My two year old son’s favorite bedtime stories this summer are from the No, David! series by David Shannon. David is the rambunctious main character in the set whose interests are primarily of the ultra-naughty variety. Evan loves these short stories, and for the sake of full disclosure, he has his share of David-esque behaviors. As a school psychologist, I found it impossible when flipping through No, David! and Shannon’s other books not to ask, “What is driving David’s behavior?” In-depth, scholarly analysis of the picture books led me to a clear conclusion: David craves attention. Need proof? Here are some of his behaviors and what I would imagine a candidly introspective David might explain:
David’s Attention Seeking Behaviors
- Walking to school in his underpants (“Sure is fun to have Mom playing chase while the kids in the neighborhood laugh with me!”)
- Eating dog treats (“They don’t taste that bad, and Dad paused the Eagles game to make sure I don’t do it again.”)
- Releasing a gratuitous, loud burp at the dinner table (“Mom and Dad took a break from talking to each other to speak to me. Plus, I noticed them kinda snickering to each other when they were done giving me the business.”)
- Making faces during the class photo (“Feels good to make an audience giggle! We’ll get to laugh some more in a few weeks when the pics are developed. Talk about a win win!”)
- Drawing on his desk at school (“When I draw on my desk, Ms. Nelson always has me stay after school to scrub my desk clean. One-on-one time with the boss!
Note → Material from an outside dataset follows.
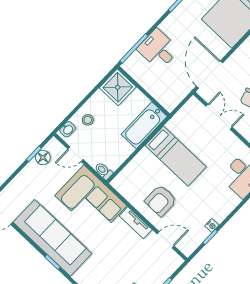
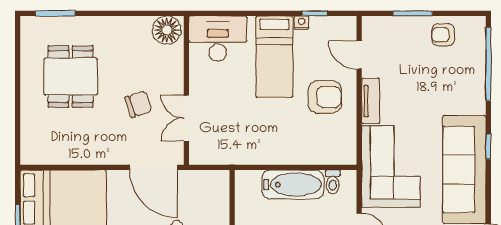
door: (209, 75) -> (153, 167), hinge flipped
bathtub: (144, 125) -> (293, 185), moved
bed: (176, 156) -> (274, 57), moved, turned 180
toilet: (104, 171) -> (333, 182), moved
And when I am done cleaning, she gives me a sticker and tells me what a good job I did. Love my sweet teacher!”)
That is just a small sampling of David’s attention seeking exploits. All of us parents or teachers know a “David,” whether he or she is in your class or is your very own offspring (author’s note: I involuntarily raised my hand meekly after typing those last four words.). Here are a few tips to curb those attention seeking behaviors:
Strategies to Curb Attention Seeking Behaviors
- Practice planned ignoring of the negative behaviors. For instance, if David calls out in class, resist the temptation to scold or shoosh him, as that will only strengthen those behaviors. If his comments are not acknowledged after a few tries, you will see him resort to raising his hand to be heard which leads us to the next strategy…
- Catch him doing the right thing. When David calls out ten times and you have been strong in not acknowledging that, once his hand goes up, call on him. Add specific praise (i.e., “Thank you for raising your hand.”) so he knows why you gave him that desired attention. At home, it may be a matter of catching and praising David for eating his dinner without turning it into a potato man with string bean arms and chicken legs. This is simply (psychologist-babble alert) differentiating your reinforcement.
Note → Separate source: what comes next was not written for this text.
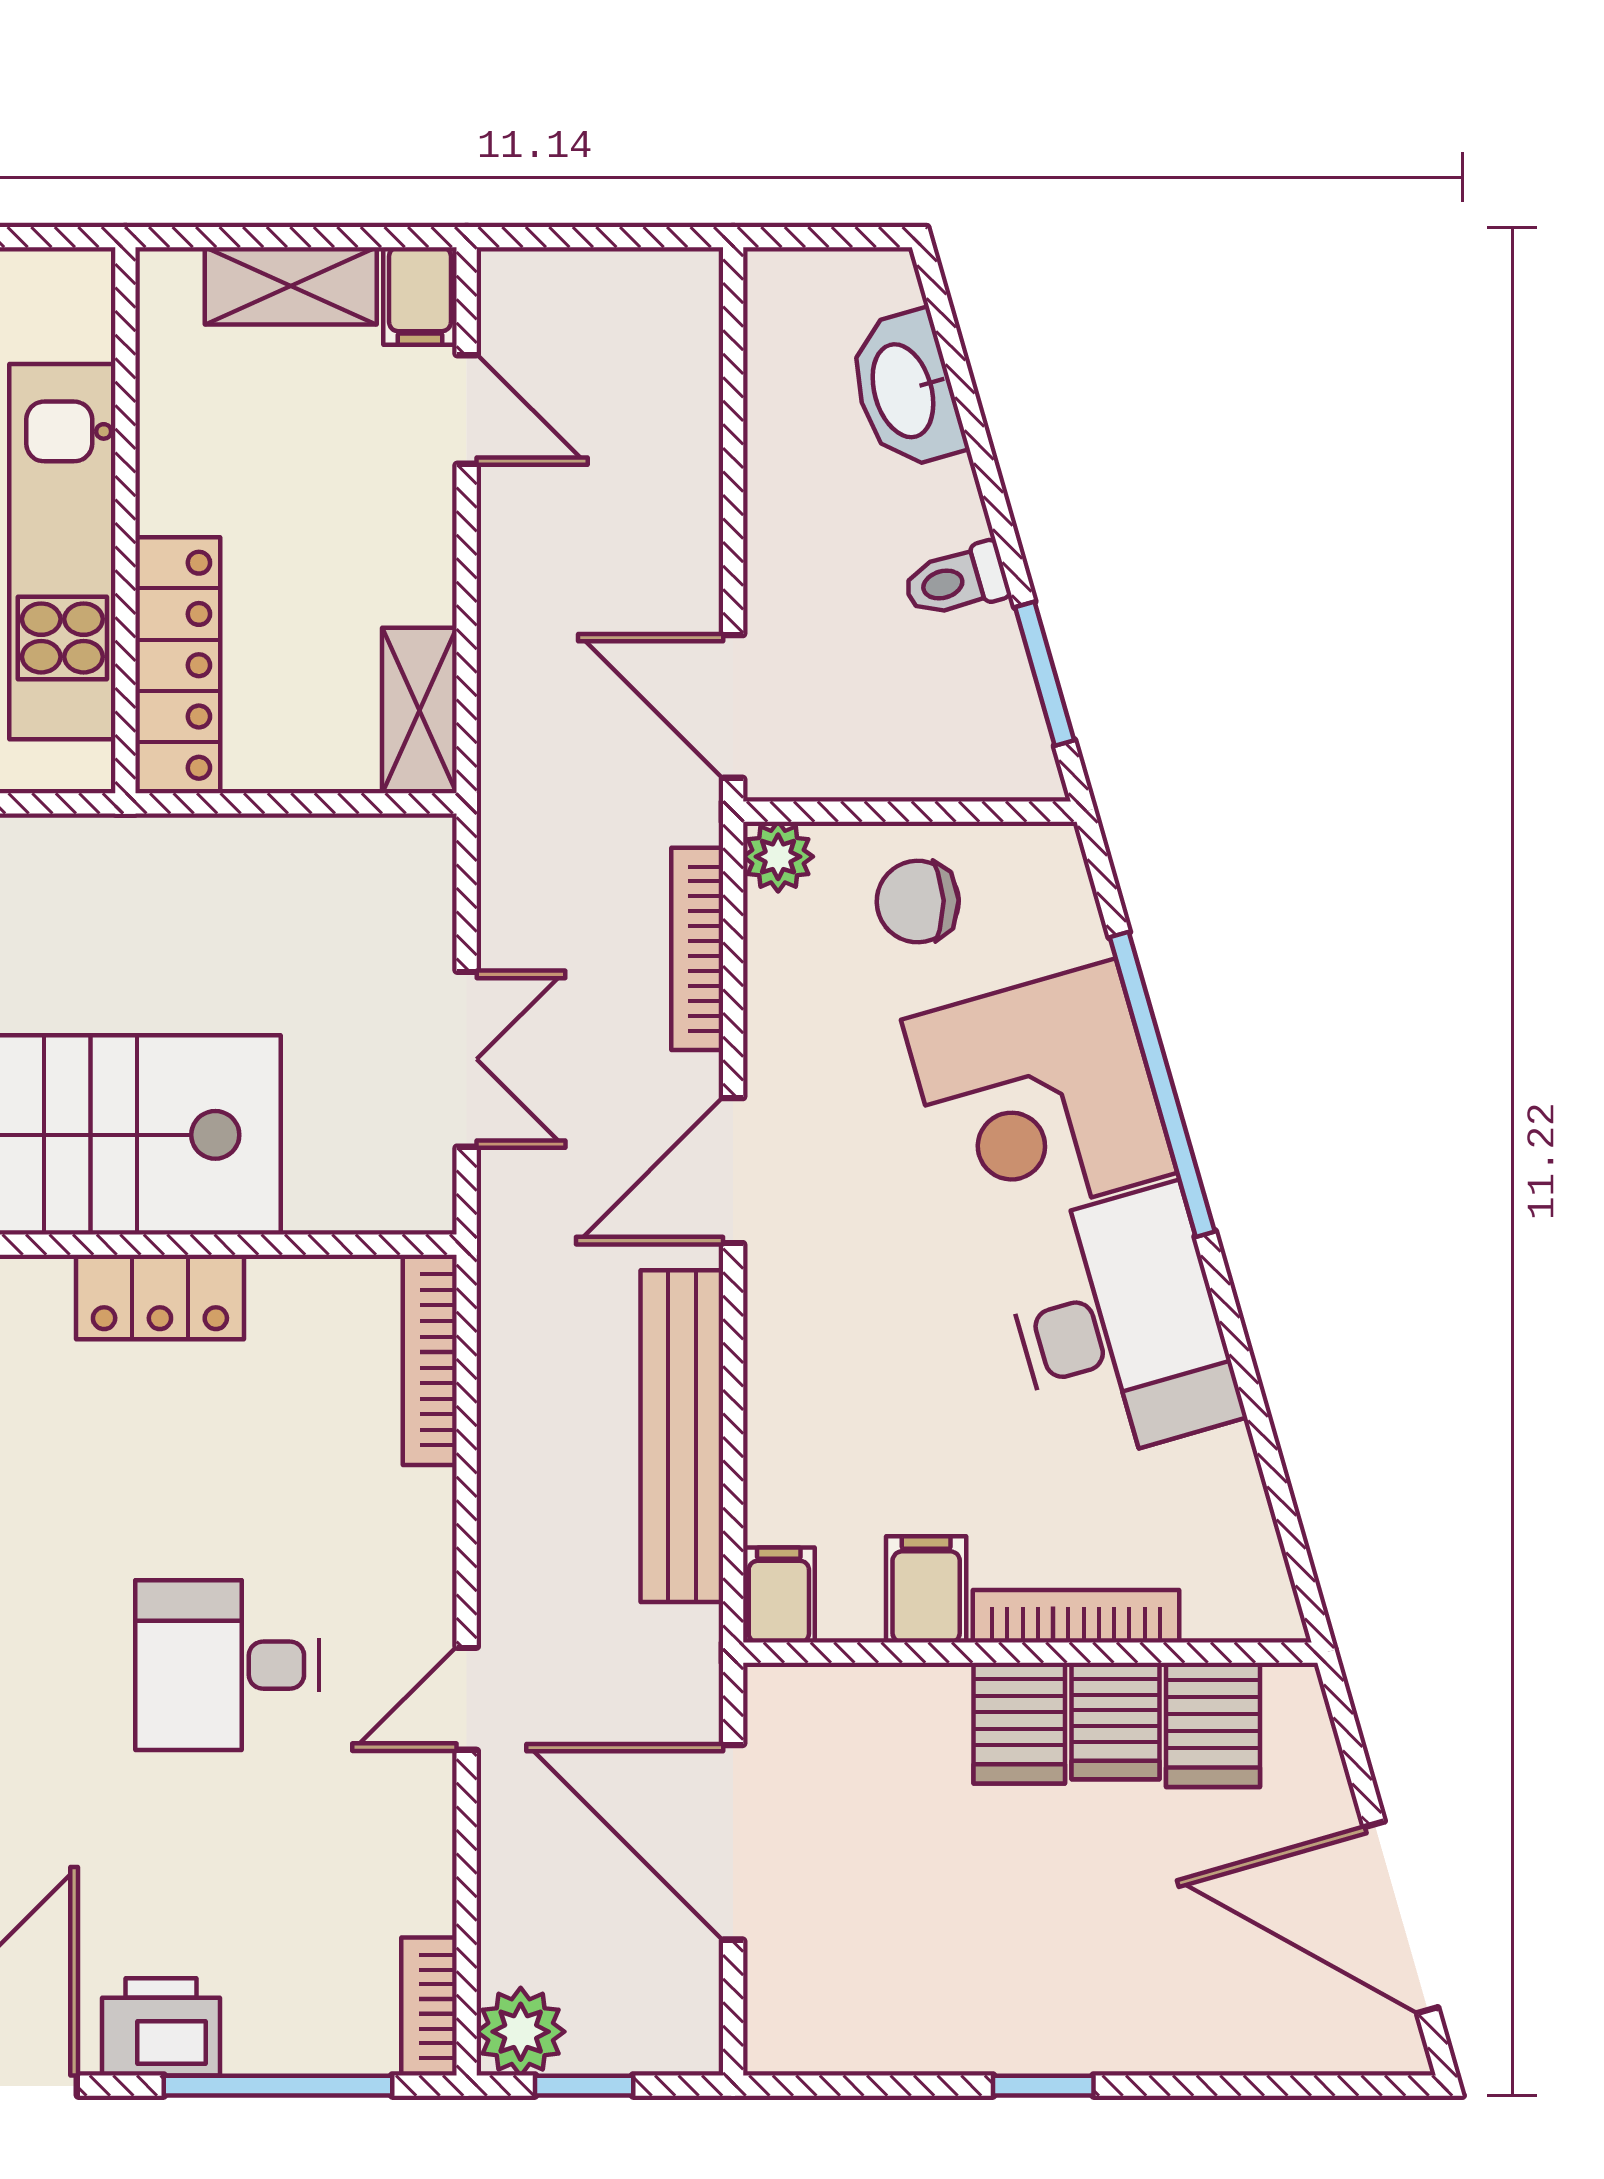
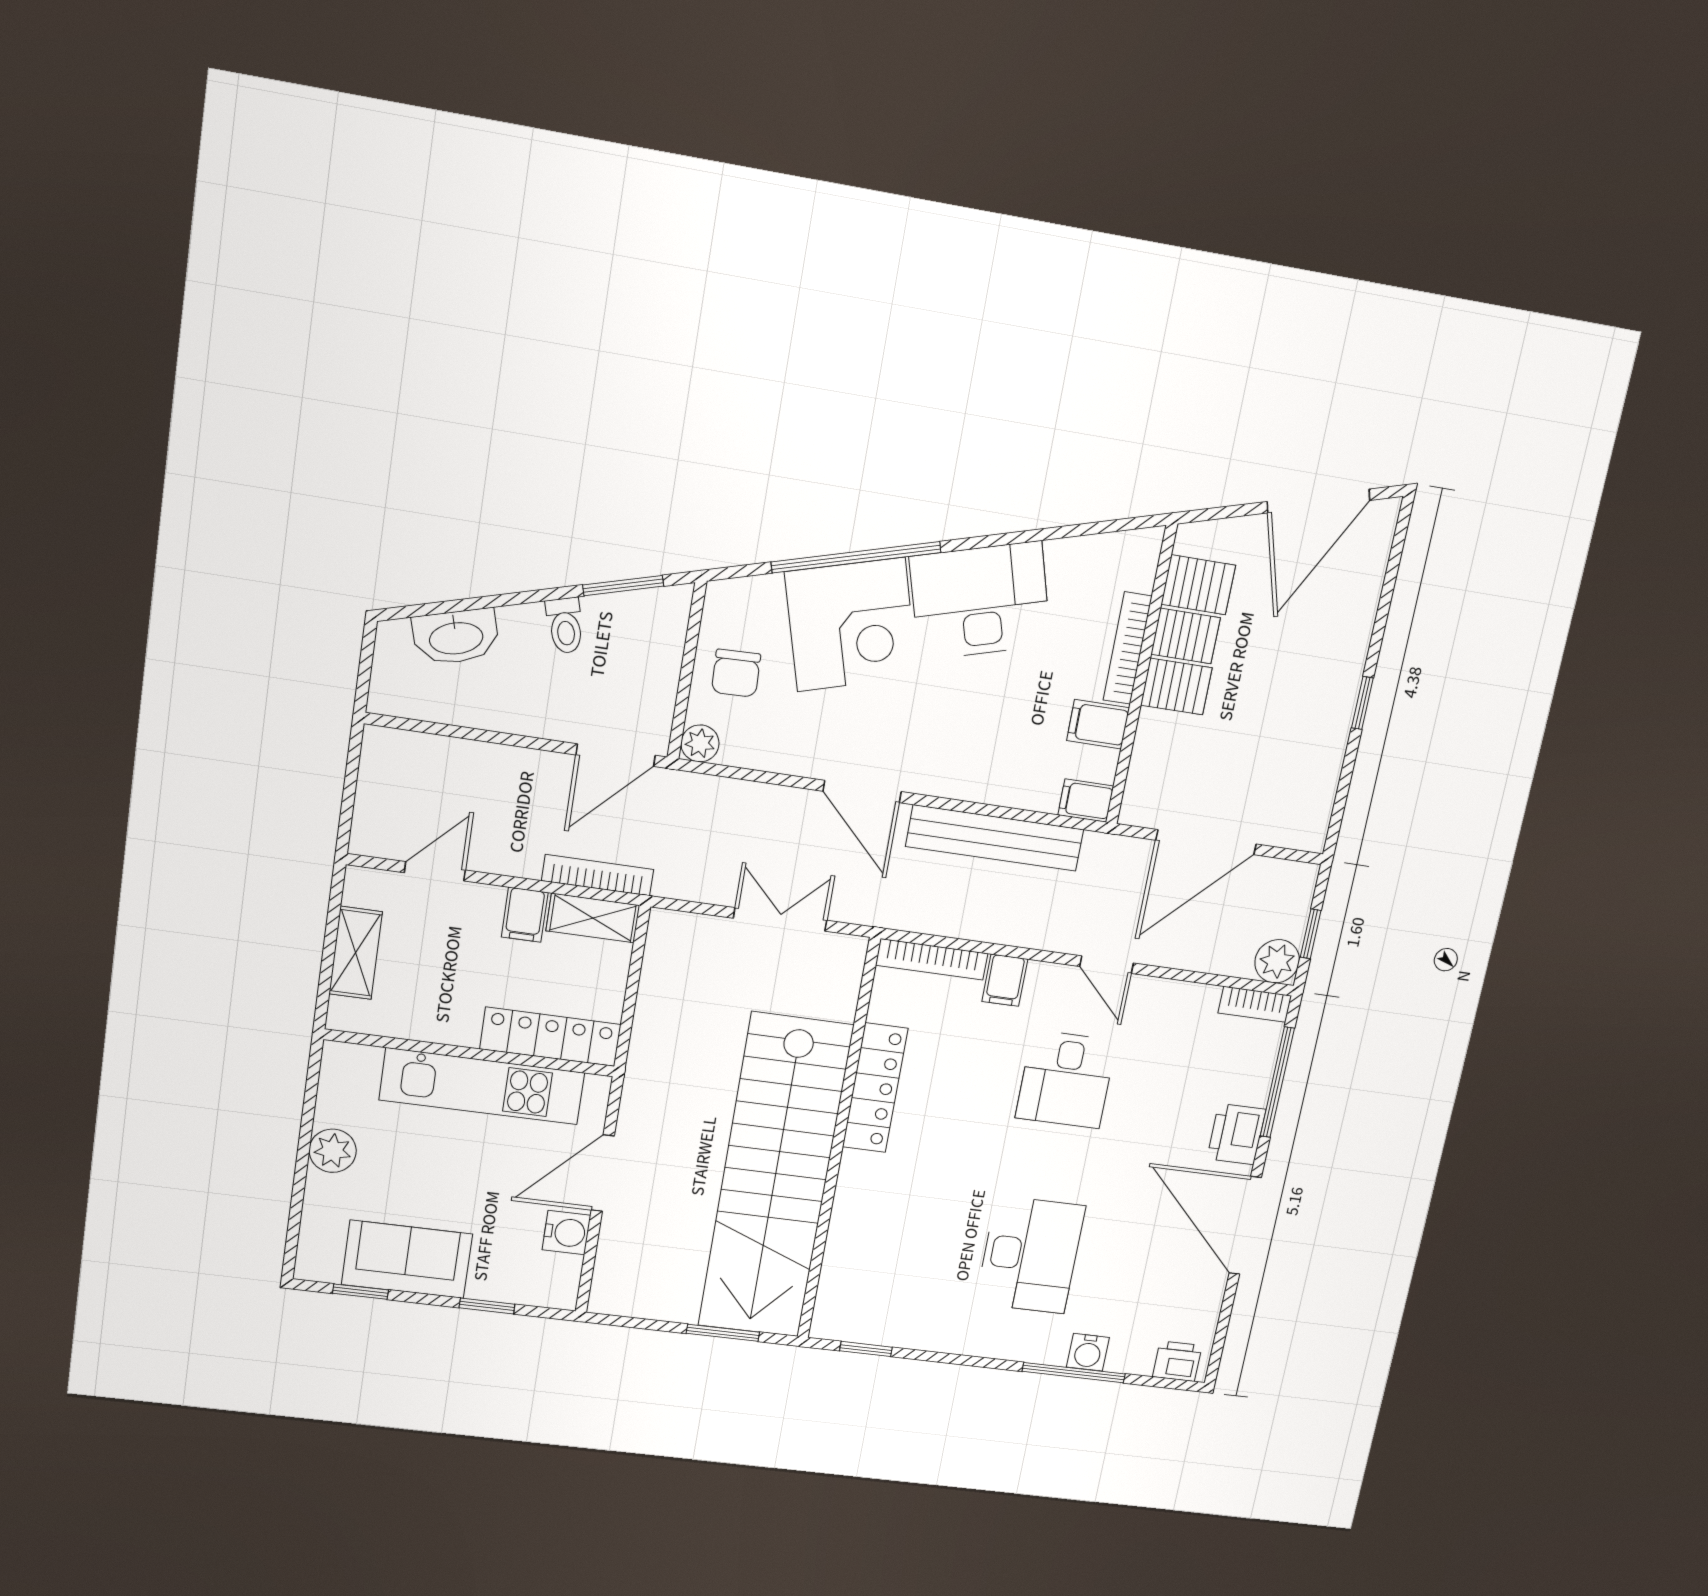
filing cabinet: (420, 296) -> (525, 915), moved, turned 90
bookcase: (697, 949) -> (598, 875), moved, turned 180
locker: (160, 1297) -> (875, 1088), width x1.53
filing cabinet: (408, 1508) -> (1005, 980), added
- Provide specific expectations for behaviors and practice them. One of my favorite illustrations in, “No, David!” is David in the bathtub splashing wildly, making a soggy mess of the bathroom. A practice session, done at a time that is not bath time, would help curb this behavior. Start by providing the bath expectations (i.e., always sit in the tub, play and have fun, but keep the water in the tub, etc.). Then practice them with some role-play in a dry tub. When real bath time arrives, remind David of the expectations, and praise him as they are met.
- Give responsibilities that redirect the negative behaviors into a positive direction. For instance, if David is frequently holding up the class as the last student in from recess, create a position for future play times where David serves to call his classmates in to line up when the period is done. Adding a whistle or bell for David to make that call makes this an even more enticing way to get some attention while complying with the teacher.
- Continue to love your child unconditionally. And make sure he or she knows it! Even when our children, at home or school, drive us to our wits’ end, assuring them that our love and caring never wains goes an immeasurable length towards raising our kids to be secure and confident adults.
Why Kids Act Out for Attention
All children crave attention in one form or another. It is their way of being reassured that they matter and are important to their moms and dads and teachers. And if they do not get that reassurance, our little ones are great at finding devious ways to trigger a reaction from their most loved adults. After all, while being scolded may not feel as good as a hug, it sure beats feeling ignored. But I should stress that having an attention seeking child is not an indictment on (insert your “David’s” name here) parents. Having a new baby in the home, professional demands, or various home stresses can make it difficult to completely fill that cup of desired attention. Our teachers would add that large class sizes or needy rosters contribute to that half-full cup. So when your “David” cranks up his naughtiness to 11, take a deep breath (or a gulp of wine) and remind yourself that it is because your attention is so coveted.